Then the coal company came with the world's largest shovel
And they tortured the timber and stripped all the land
Well, they dug for their coal till the land was forsaken
Then they wrote it all down as the progress of man.
And daddy won't you take me back to Muhlenberg County
Down by the Green River where Paradise lay
Well, I'm sorry my son, but you're too late in asking
Mister Peabody's coal train has hauled it away
Paradise©John Prine
From the Herald-Leader:
“Gov. Ernie Fletcher and leading lawmakers proclaimed a victory for Kentucky when they agreed last week to return to Frankfort Monday and work on a multimillion-dollar package of tax incentives to lure a $3 billion coal-gasification plant to Western Kentucky.”
Why does spending millions of dollars of our tax money to help Mr. Peabody not thrill me?

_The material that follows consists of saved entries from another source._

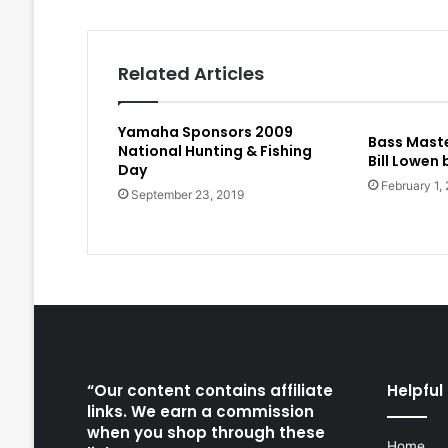
Related Articles
Yamaha Sponsors 2009
Bass Maste
National Hunting & Fishing
Bill Lowen
Day
February 1,
September 23, 2019
“Our content contains affiliate
Helpful 
links. We earn a commission
when you shop through these
Home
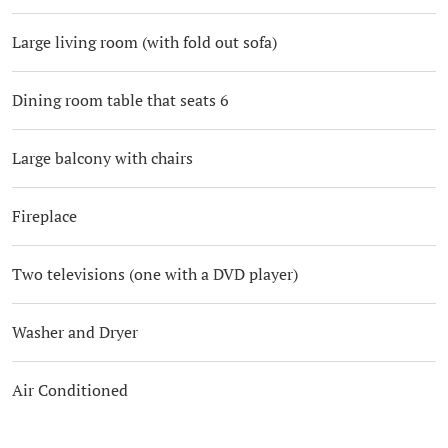
Large living room (with fold out sofa)
Dining room table that seats 6
Large balcony with chairs
Fireplace
Two televisions (one with a DVD player)
Washer and Dryer
Air Conditioned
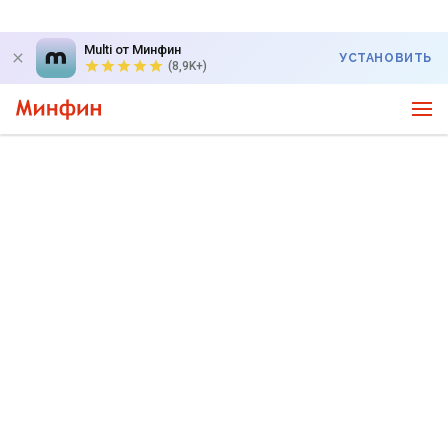
Multi от Минфин
УСТАНОВИТЬ
(8,9K+)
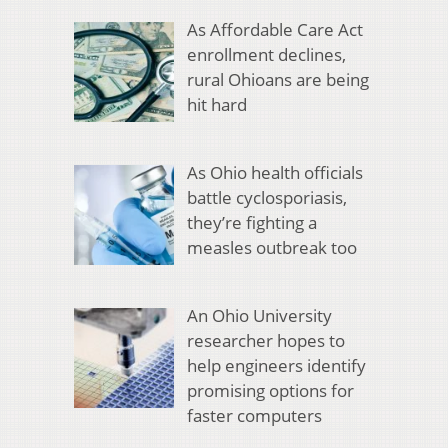
As Affordable Care Act
enrollment declines,
rural Ohioans are being
hit hard
As Ohio health officials
battle cyclosporiasis,
they’re fighting a
measles outbreak too
An Ohio University
researcher hopes to
help engineers identify
promising options for
faster computers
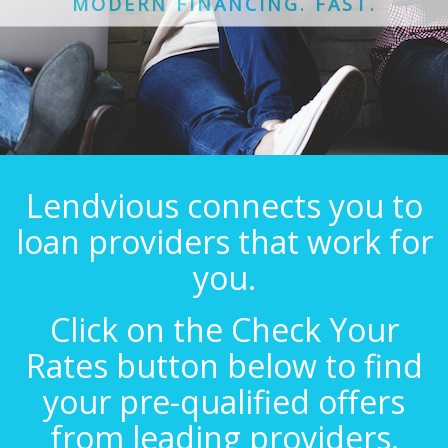
MODERN FINANCING. FAST.
Lendvious connects you to
loan providers that work for
you.
Click on the Check Your
Rates button below to find
your pre-qualified offers
from leading providers.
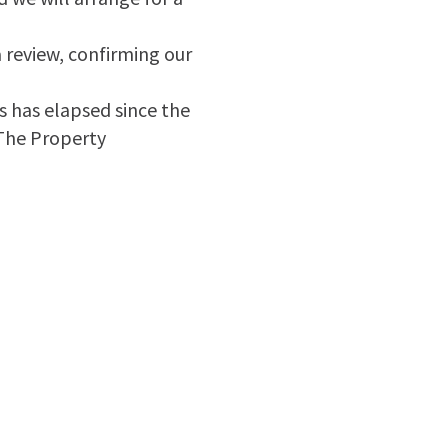
a review, confirming our
ks has elapsed since the
 The Property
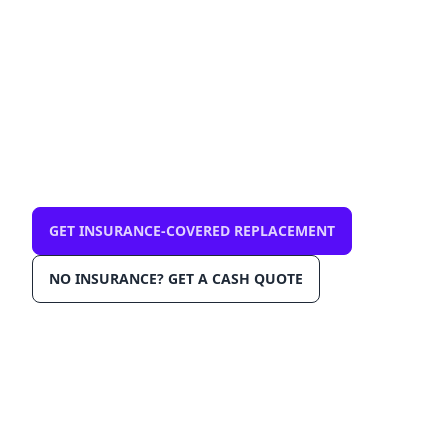
mobile, same-day
$0 out-of-pocket with comprehensive
insurance. We come to you in Orlando
32827. OEM-grade glass, AGRSS™
installation, Lane Departure Calibration,
Lifetime Warranty.
GET INSURANCE-COVERED REPLACEMENT
NO INSURANCE? GET A CASH QUOTE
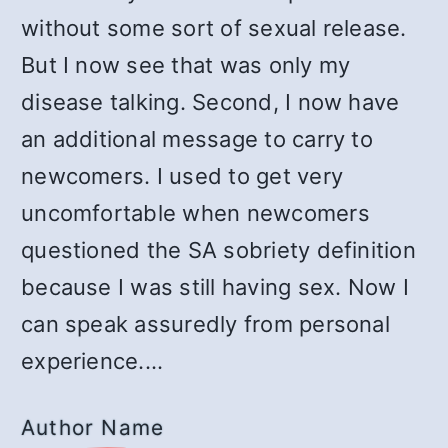
without some sort of sexual release.
But I now see that was only my
disease talking. Second, I now have
an additional message to carry to
newcomers. I used to get very
uncomfortable when newcomers
questioned the SA sobriety definition
because I was still having sex. Now I
can speak assuredly from personal
experience.…
Author Name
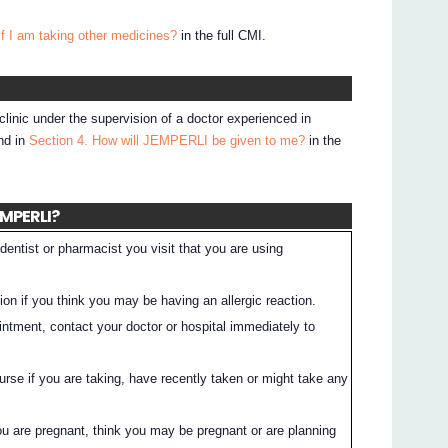
if I am taking other medicines?
in the full CMI.
clinic under the supervision of a doctor experienced in
nd in
Section 4. How will JEMPERLI be given to me?
in the
EMPERLI?
dentist or pharmacist you visit that you are using
on if you think you may be having an allergic reaction.
intment, contact your doctor or hospital immediately to
nurse if you are taking, have recently taken or might take any
you are pregnant, think you may be pregnant or are planning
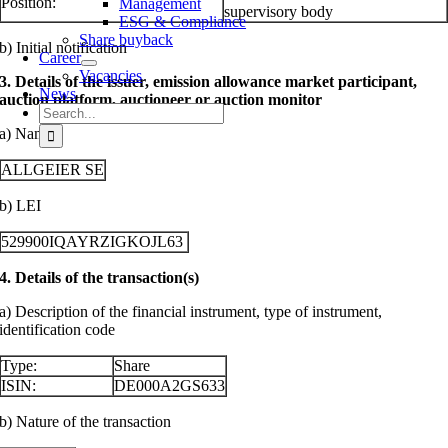
Position:
Management
supervisory body
ESG & Compliance
Share buyback
b) Initial notification
Career
Vacancies
3. Details of the issuer, emission allowance market participant,
News
auction platform, auctioneer or auction monitor
Search
for:
a) Name
ALLGEIER SE
b) LEI
529900IQAYRZIGKOJL63
4. Details of the transaction(s)
a) Description of the financial instrument, type of instrument,
identification code
Type:
Share
ISIN:
DE000A2GS633
b) Nature of the transaction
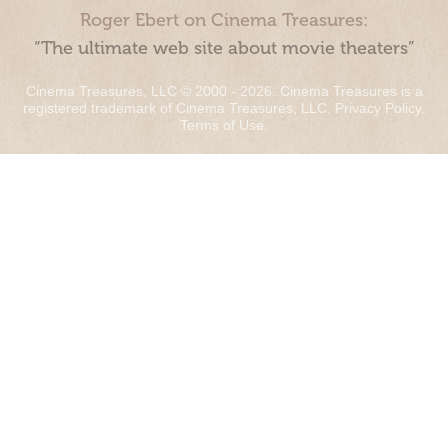
Roger Ebert on Cinema Treasures:
“The ultimate web site about movie theaters”
Cinema Treasures, LLC © 2000 - 2026. Cinema Treasures is a
registered trademark of Cinema Treasures, LLC.
Privacy Policy
.
Terms of Use
.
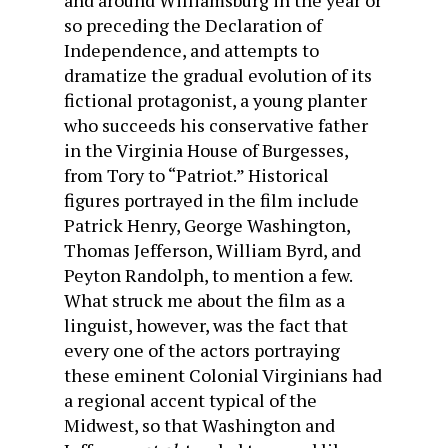
and around Williamsburg in the year or
so preceding the Declaration of
Independence, and attempts to
dramatize the gradual evolution of its
fictional protagonist, a young planter
who succeeds his conservative father
in the Virginia House of Burgesses,
from Tory to “Patriot.” Historical
figures portrayed in the film include
Patrick Henry, George Washington,
Thomas Jefferson, William Byrd, and
Peyton Randolph, to mention a few.
What struck me about the film as a
linguist, however, was the fact that
every one of the actors portraying
these eminent Colonial Virginians had
a regional accent typical of the
Midwest, so that Washington and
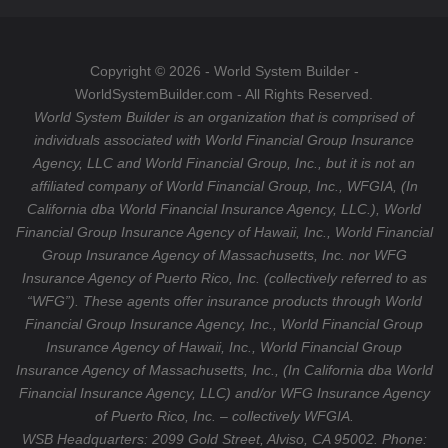
o
g
u
k
r
b
a
e
Copyright © 2026 - World System Builder -
m
WorldSystemBuilder.com - All Rights Reserved.
World System Builder is an organization that is comprised of
individuals associated with World Financial Group Insurance
Agency, LLC and World Financial Group, Inc., but it is not an
affiliated company of World Financial Group, Inc., WFGIA, (In
California dba World Financial Insurance Agency, LLC.), World
Financial Group Insurance Agency of Hawaii, Inc., World Financial
Group Insurance Agency of Massachusetts, Inc. nor WFG
Insurance Agency of Puerto Rico, Inc. (collectively referred to as
“WFG”). These agents offer insurance products through World
Financial Group Insurance Agency, Inc., World Financial Group
Insurance Agency of Hawaii, Inc., World Financial Group
Insurance Agency of Massachusetts, Inc., (In California dba World
Financial Insurance Agency, LLC) and/or WFG Insurance Agency
of Puerto Rico, Inc. – collectively WFGIA.
WSB Headquarters: 2099 Gold Street, Alviso, CA 95002. Phone:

Maybe John Prine made me a bigot but here is one simple question:
If our leaders can come up with a multiple million dollar incentive package for Peabody, why do they lack the ability to reform Kentucky’s tax laws so that they could adequately support government services?
Or at the very least why can they not pass a reasonable tax increase on cigarettes?
Of course, there is the question of whether this type of tax incentive works?
From the Center for Economic Development:
Researchers have also cautioned planners about the use of tax incentive programs. First, tax incentives may foster development by reducing business costs, but they can indirectly impede development if they reduce expenditures on public services that businesses value. (Bradbury, Kodrzycki &Tannenwald 1997). Second, it may be unrealistic to expect incentive programs to lead to job creation.
Fisher and Peters refer to the work of Netzer, who pointed out that economic development incentives generally reduce the cost of capital rather than labor, yet believes it is unlikely that the reduction in the cost of capital will lead to employment increases. Instead, Netzer asserted, we should expect some substitution of capital for labor, given that "the new capital induced by cheap credit or state corporate tax credits is likely to be largely exempt from local property taxes, it may be no great success from a local standpoint if the labor intensity of a new plant is quite low (often the case with the more spectacular industrial development bond issues of past decades). So it is important to distinguish between capital and labor subsidies." (Fisher & Peters 1997).
The inconsistent findings regarding the effectiveness of incentives can also be seen in studies of enterprise zones. A majority of states have adopted enterprise zone legislation and several evaluations have been conducted to study the usefulness of this strategy. Because enterprise zones generally employ a number of incentives, they add to the body of literature assessing the value of incentives in promoting economic growth. In most cases, researchers found the benefits to be modest at best…..
A recent study of Louisville's enterprise zone (Lambert & Coomes 2001) further supports the argument that zones offer limited benefits. The study found little evidence of either economic or neighborhood revitalization benefits that could be attributed to the enterprise zone program.
Lambert and Coomes estimated that a minimum of $55 million in forgone tax revenue and fees and administrative costs was attributable to the program, but the number of jobs and employed residents within the zone actually fell even as the rest of the county experienced growth in both measures. While they admit being unable to determine precisely the costs and benefits of the enterprise zone program, they believe the benefits have been modest while the costs have been significant.
And finally is placing a coal gasification plant near the New Madrid Fault a really smart idea?